Der 
          Vater ist Franzose, die Mutter stammt aus Kamerun. Hélène 
          und Célia Faussart, die beiden Töchter, kamen in Paris auf 
          die Welt, wuchsen im Tschad auf und sind nunmehr auf der ganzen Welt 
          zu Hause. Das möchte man jedenfalls annehmen, wenn man ihre Musik 
          hört. "Les Nubians", wie die beiden sich seit ihrem Album-Debüt 
          von 1998 ("Les Princesses Nubiennes") nennen, spielen virtuos 
          mit Klischees und Kulturen, ihre Musik ist völlig unberechenbar. 
          Wenn ihre Plattenfirma sie als "Afroeuropäisches Hiphop/R&B-Duo" 
          vorstellt, ist damit gerade ein Bruchteil ihres tatsächlichen Könnens 
          vorgestellt.  
          Randvoll 
            bepackt ist "One Step Forward", das neue Album der Schwestern, 
            und keineswegs nur mit Hiphop oder R&B. Da mischt sich französisches 
            Chanson mit Soul und Funk, Jamaika-Reggae und mexikanischen Mariachi-Gesängen, 
            dann wieder brillieren sie mit einem lupenreinen Bossanova; es ist 
            völlig unabsehbar, welche rhythmische Wendung einer ihrer Titel 
            schon im nächsten Augenblick nehmen kann. Jeder Rhythmus findet 
            auch seine sprachliche Entsprechung: Man hört Französisch, 
            Englisch, Spanisch, Portugiesisch - das musikalische und sprachliche 
            Gemisch der Nubians erreicht babylonische Ausmaße. 
          Seit 
            der Rückkehr von Hélène und Célia nach Frankreich 
            stehen die beiden Schwestern auf der Bühne. Erste Auftritte absolvierten 
            sie in der Provinz. Das Repertoire ihrer Gigs bestand hauptsächlich 
            aus Coverversionen von Bob Marley, Nina Simone und Miriam Makeba. 

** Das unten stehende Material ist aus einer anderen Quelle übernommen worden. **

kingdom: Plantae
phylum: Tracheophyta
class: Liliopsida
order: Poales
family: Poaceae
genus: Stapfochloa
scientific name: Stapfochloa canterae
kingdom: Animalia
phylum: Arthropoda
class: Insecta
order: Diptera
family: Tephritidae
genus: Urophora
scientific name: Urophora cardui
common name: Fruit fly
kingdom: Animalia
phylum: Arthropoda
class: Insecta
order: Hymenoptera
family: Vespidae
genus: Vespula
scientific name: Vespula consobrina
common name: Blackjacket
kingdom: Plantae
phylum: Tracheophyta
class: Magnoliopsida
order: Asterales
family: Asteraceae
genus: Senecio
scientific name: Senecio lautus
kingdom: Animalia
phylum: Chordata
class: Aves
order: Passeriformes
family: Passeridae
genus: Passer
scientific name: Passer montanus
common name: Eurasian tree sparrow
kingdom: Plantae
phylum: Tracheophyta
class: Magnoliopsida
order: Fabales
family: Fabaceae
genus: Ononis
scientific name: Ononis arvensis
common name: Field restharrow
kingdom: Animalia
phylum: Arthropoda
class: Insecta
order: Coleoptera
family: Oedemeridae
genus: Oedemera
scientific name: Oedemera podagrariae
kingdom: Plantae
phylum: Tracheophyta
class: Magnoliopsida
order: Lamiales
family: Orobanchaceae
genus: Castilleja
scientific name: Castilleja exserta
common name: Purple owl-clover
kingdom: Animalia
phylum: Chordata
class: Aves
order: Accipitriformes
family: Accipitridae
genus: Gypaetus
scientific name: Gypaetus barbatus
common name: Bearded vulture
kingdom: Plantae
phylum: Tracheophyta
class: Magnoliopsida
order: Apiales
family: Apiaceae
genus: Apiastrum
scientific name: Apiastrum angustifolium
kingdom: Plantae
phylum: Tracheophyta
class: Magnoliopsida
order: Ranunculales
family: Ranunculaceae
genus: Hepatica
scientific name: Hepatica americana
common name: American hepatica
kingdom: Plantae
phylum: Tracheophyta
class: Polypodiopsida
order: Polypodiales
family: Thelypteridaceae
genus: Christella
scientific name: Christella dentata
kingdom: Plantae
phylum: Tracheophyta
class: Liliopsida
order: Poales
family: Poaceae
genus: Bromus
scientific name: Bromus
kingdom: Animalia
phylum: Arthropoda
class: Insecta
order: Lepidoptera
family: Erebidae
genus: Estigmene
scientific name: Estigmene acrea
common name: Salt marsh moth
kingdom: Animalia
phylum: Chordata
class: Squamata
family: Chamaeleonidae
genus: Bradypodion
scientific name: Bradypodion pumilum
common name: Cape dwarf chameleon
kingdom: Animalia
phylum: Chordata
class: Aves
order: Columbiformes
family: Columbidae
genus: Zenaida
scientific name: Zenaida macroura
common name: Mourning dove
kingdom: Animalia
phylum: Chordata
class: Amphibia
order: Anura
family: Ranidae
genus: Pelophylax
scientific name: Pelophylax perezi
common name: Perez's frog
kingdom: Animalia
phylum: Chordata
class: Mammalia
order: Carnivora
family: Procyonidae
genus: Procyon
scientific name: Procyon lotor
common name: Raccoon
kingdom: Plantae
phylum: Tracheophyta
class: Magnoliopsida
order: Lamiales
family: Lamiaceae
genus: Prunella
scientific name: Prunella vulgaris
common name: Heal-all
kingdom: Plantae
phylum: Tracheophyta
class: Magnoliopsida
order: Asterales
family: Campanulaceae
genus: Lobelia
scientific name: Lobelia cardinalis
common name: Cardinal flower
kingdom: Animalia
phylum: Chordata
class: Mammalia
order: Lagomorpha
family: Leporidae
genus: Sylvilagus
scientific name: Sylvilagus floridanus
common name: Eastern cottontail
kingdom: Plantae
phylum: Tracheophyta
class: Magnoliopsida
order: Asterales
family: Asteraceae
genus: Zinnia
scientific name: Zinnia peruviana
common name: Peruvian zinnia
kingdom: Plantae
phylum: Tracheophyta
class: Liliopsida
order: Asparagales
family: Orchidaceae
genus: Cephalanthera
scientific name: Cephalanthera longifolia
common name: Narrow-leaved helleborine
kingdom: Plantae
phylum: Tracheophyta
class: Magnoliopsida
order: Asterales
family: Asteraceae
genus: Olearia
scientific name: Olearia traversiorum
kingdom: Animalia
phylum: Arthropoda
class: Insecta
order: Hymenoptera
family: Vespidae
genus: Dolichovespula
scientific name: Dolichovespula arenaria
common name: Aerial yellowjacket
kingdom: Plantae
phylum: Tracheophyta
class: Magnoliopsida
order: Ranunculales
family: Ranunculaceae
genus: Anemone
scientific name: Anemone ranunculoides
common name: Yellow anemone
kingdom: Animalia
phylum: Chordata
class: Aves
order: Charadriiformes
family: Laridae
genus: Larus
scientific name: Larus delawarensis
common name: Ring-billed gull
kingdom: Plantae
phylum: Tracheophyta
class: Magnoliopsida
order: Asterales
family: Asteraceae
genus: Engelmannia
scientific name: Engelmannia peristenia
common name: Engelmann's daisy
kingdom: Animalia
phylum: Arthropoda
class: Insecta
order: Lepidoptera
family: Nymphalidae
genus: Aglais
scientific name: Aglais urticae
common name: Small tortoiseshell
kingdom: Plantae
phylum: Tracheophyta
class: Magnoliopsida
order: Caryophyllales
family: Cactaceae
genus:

            Jazz in seinen unterschiedlichen Färbungen gehört zu den 
            großen Leidenschaften der beiden Schwestern. Also zögerten 
            sie nicht, als sie 1997 eingeladen wurden, sich an dem Album-Projekt 
            "Jazz à Saint Germain" zu beteiligen, mit dem aktuelle 
            Stars der französischen und internationalen Jazz- und Popszene 
            von Patricia Kaas bis Cathérine Ringer (Les Rita Mitsouko) 
            und Debbie Harry die Atmosphäre der Pariser Jazz-Clubs der 50er 
            und 60er Jahre wieder auferstehen lassen wollten. 
          Ihr 
            Album-Debüt im darauf folgenden Jahr geriet nicht nur in Frankreich, 
            sondern in den USA zum Überraschungserfolg. Mit einer Mischung 
            aus eigenen Kompositionen und Coverversionen (darunter "Tabou", 
            die französischsprachige Version eines Sade-Titels) wird "Princesses 
            Nubiennes" in den USA zum erfolgreichsten französischen 
            Album des Jahrzehnts. Die Selbstbeschreibung der Schwestern als "Afropéen" 
            - afroeuropäisch - ist dabei mehr als nur eine Anleihe bei der 
            Bürgerrechtsbewegung des afroamerikanischen Bevölkerungsteils 
            in den USA. Les Nubians demonstrieren damit sowohl Selbstbewusstsein 
            als auch den Anspruch, die Grenzen zwischen Europa und Afrika zu überwinden: 
            "Viele der Sounds der zwei Kulturen wurden so lange voneinander 
            getrennt, aber die Musik kann eine Brücke sein, auf der die Leute 
            sich begegnen können."
          Mit 
            ihrem zweiten Album "One Step Forward" sind Les Nubians 
            tatsächlich einen Schritt vorangekommen, in Wahrheit dürften 
            es sogar einige mehr sein. Die fünfzehn CD-Titel beleuchten den 
            musikalischen Kosmos von Hélène und Célia Faussart 
            kaleidoskopartig. Klangfarben, Stile, Rhythmen und Stimmungen werden 
            hemmungslos durcheinander geschüttelt und ergeben ständig 
            neue Bilder. Unterstützung holten sie sich unter anderem bei 
            Manu Dibango, dem Pianisten Ray Lema und dem Star der "Nouvelle 
            Scène" des frankophonen Pop Benjamin Biolay.